Work task :: The records should be restated exactly from their first line through the line with "right elbow: (665, 152)" in it.

The input ::

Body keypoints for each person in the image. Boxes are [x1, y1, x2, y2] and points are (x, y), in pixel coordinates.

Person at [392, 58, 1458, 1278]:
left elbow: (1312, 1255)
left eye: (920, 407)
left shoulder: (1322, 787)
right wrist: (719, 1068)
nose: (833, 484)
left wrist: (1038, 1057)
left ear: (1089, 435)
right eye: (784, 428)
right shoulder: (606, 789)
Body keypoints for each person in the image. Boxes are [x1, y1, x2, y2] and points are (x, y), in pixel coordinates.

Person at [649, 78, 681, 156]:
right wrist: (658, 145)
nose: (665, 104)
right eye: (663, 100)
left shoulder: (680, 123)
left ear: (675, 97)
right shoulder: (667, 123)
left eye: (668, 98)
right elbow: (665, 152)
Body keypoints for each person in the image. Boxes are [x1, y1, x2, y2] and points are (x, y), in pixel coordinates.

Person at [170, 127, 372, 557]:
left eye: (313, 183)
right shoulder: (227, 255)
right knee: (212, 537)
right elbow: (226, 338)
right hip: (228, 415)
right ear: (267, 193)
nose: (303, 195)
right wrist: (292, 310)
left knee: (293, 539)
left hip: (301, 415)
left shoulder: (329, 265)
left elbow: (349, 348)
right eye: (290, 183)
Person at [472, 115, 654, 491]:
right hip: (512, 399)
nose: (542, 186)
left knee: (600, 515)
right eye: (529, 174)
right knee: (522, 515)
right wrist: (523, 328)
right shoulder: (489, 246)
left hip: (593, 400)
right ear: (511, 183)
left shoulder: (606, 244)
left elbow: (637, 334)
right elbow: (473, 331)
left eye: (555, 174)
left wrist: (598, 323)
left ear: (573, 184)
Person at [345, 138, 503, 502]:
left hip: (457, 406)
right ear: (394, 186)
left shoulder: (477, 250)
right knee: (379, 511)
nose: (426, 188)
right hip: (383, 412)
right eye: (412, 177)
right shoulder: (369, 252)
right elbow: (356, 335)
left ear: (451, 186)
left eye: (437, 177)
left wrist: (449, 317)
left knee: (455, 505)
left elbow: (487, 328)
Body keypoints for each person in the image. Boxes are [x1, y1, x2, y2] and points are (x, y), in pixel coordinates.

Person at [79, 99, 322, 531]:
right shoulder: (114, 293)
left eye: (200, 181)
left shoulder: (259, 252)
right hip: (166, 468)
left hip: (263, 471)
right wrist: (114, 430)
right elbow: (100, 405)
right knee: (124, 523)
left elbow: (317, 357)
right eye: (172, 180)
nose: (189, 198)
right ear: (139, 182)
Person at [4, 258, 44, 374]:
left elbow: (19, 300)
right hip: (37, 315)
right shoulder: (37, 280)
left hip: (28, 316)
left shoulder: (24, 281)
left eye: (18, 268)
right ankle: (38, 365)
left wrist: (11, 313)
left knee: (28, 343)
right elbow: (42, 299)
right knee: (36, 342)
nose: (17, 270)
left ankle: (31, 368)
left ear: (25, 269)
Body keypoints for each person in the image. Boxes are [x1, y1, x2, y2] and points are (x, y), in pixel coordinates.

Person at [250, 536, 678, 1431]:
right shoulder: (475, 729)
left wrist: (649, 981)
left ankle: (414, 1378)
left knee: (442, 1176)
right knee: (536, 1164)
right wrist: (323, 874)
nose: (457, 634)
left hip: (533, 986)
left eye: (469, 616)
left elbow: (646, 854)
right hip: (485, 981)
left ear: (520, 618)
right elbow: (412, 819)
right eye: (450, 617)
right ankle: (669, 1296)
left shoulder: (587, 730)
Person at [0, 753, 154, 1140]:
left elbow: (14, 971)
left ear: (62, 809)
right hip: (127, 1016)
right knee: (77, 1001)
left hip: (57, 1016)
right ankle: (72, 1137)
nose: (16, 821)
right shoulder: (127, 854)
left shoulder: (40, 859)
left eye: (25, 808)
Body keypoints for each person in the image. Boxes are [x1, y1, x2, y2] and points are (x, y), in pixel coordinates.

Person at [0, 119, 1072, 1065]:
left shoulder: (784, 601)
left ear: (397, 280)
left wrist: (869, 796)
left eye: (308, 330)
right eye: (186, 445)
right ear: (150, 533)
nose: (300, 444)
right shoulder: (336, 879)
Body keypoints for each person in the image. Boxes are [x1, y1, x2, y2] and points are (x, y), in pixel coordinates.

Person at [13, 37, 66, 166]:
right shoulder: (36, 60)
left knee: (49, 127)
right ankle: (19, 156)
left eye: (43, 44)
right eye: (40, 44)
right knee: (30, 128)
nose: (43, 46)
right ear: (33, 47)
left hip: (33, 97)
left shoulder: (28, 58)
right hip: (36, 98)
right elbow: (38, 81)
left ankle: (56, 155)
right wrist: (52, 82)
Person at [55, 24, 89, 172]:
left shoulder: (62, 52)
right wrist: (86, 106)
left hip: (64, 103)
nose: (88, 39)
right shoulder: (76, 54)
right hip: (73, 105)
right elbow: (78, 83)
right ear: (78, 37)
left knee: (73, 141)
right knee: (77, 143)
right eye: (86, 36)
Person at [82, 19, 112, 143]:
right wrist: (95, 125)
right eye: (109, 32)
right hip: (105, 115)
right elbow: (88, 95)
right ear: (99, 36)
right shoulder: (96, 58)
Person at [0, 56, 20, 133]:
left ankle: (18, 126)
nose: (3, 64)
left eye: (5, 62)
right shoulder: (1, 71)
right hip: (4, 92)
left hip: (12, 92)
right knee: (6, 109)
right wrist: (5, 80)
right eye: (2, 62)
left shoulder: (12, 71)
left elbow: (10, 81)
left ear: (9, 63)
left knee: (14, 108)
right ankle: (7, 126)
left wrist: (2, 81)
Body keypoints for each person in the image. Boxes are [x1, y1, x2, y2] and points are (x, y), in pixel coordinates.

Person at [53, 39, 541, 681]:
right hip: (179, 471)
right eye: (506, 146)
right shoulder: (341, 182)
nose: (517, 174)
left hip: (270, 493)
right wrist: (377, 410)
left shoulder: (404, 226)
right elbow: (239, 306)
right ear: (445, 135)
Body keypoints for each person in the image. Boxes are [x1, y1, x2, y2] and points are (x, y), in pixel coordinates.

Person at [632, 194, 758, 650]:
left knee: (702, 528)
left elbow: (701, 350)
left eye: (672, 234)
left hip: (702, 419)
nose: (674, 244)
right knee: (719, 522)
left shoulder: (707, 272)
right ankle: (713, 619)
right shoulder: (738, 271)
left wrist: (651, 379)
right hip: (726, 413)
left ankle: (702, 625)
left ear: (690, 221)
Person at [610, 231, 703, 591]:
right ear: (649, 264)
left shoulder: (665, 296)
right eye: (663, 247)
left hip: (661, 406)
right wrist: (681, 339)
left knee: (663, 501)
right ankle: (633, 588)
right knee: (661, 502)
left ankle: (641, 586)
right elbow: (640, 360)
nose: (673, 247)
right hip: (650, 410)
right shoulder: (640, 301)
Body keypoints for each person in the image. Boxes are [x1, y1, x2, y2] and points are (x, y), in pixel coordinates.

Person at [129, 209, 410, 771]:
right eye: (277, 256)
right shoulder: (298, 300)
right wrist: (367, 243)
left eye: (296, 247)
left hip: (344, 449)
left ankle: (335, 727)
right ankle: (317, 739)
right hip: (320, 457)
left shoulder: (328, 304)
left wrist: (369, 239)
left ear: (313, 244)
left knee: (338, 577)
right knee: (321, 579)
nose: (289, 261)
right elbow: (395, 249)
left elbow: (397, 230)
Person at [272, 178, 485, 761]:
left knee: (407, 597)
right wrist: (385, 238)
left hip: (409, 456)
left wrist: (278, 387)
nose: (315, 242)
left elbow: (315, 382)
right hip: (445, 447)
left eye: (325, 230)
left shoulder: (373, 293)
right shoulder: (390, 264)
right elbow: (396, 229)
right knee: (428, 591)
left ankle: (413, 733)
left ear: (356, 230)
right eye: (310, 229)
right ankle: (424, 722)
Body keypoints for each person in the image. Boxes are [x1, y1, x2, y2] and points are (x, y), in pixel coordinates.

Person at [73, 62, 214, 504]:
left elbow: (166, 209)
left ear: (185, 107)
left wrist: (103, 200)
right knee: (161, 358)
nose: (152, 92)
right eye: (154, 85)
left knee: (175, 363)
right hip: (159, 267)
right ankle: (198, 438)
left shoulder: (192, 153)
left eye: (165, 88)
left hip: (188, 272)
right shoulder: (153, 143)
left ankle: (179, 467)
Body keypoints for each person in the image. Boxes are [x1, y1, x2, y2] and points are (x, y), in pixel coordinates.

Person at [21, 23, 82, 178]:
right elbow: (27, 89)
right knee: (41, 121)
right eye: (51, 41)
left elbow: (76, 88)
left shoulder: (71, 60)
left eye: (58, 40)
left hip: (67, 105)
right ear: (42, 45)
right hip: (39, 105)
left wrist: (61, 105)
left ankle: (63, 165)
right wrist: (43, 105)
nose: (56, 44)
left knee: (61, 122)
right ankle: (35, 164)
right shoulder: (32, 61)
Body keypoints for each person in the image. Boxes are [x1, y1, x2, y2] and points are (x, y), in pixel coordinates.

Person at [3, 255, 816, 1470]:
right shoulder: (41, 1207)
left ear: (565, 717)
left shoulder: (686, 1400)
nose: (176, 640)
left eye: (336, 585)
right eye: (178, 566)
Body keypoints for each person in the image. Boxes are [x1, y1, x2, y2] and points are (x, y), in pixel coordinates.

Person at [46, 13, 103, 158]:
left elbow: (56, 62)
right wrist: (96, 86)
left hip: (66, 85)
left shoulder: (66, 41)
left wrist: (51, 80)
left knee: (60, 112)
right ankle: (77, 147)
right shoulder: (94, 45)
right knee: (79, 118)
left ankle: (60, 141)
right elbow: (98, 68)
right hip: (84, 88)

Answer to this problem ::
Body keypoints for each person in the image. Boxes are [x1, y1, x2, y2] and points are (x, y), in pixel coordinates.

Person at [392, 58, 1458, 1278]:
left elbow: (1312, 1255)
left eye: (920, 407)
left shoulder: (1322, 787)
right wrist: (719, 1068)
nose: (833, 484)
left wrist: (1038, 1057)
left ear: (1089, 435)
right eye: (784, 428)
right shoulder: (606, 789)
Body keypoints for each person in the image. Boxes are [x1, y1, x2, y2] and points are (x, y), in pixel coordinates.

Person at [649, 78, 681, 156]:
right wrist: (658, 145)
nose: (665, 104)
right eye: (663, 100)
left shoulder: (680, 123)
left ear: (675, 97)
right shoulder: (667, 123)
left eye: (668, 98)
right elbow: (665, 152)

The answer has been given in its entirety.